While I am a huge fan of ninja and ninja accessories, I'm not all that fond of mini-game collections, so when EA announced Ninja Reflex for the Nintendo Wii I was understandably conflicted. On one hand, the game offered many traditional ninja-friendly activities - throwing shuriken, twirling nunchaku, swinging your sword about, and catching flies with chopsticks. On the other, mini-game collections aren't exactly known for offering the sort of deep experience I crave in my ninja games. It was the sort of internal conflict that could only be sorted out via heated battle.
Blue Ninja versus Red Ninja - Ready, fight!
Presentation and Atmosphere: Everything from the traditional music to the ink-painted menu-backgrounds help foster the feeling of being trained by a wise Japanese martial-arts master. The theme is treated with respect, aside from perhaps the included ninja name generator, but anything that calls me Naughty Panda is a plus in my book.
The Ninja Factor: The mini-games, particularly in the nunchaku category, really lend themselves to standing in front of the television in your best approximation of a ninja stance. You could still play sitting on the couch, but it isn't half as fun.

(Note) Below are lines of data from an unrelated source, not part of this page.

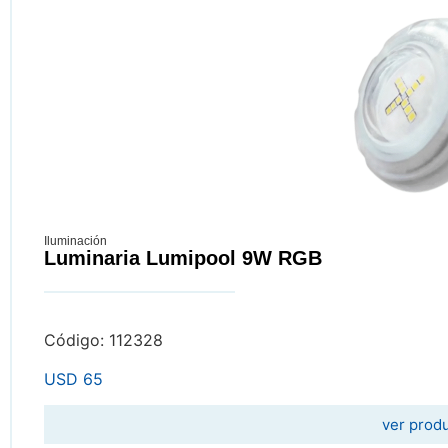
Iluminación
Luminaria Lumipool 9W RGB
Código: 112328
USD
65
ver prod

Built-In Meditation Break: The game includes a guided meditation session, which is unbelievably relaxing after spending a half-hour of trying to catch a god damned koi without scaring the 30 other fish swimming around it.
Lack of Variety: While there are six mini-games in each of the six categories, they don't vary enough to feel like they stand alone. "Use your other hand" doesn't really count as its own game.
Repetitive Gameplay: Once you unlock all of the mini-game variations at the blue belt level that's pretty much it. Repeat games at slightly harder difficulty up to third degree black belt. Rising difficulty plus no new games equals boredom and frustration.
The Katana Mini-game: While most of the mini-games perform well, control in the katana portion, which finds you blocking and countering attacks by demons, feels completely sloppy. It's only one section of the game, but when there are only six sections total that's a sizable chunk.
When I started playing Ninja Reflex I was completely charmed by the atmosphere Sanzaru Games had created within the game. The art style, music, and the mini-games themselves all combine to create one of the most cohesive and compelling mini-game collections I have played. Unfortunately, once all of the variations are unlocked and the repetition starts the game's charm begins to fade, which can easily lead to frustration. I honestly don't think Ninja Reflex is meant to be played through as quickly as possible. At its heart it is a reflex training game, and like a brain training game it works best in small doses.
Like the titular stealthy assassin, Ninja Reflex strikes fast and moves with unnatural grace, but unfortunately dies off far too early.
Ninja Reflex, developed by Sanzaru, published by EA, released March 4, for $US 40. Available on Nintendo Wii, played to first degree black belt.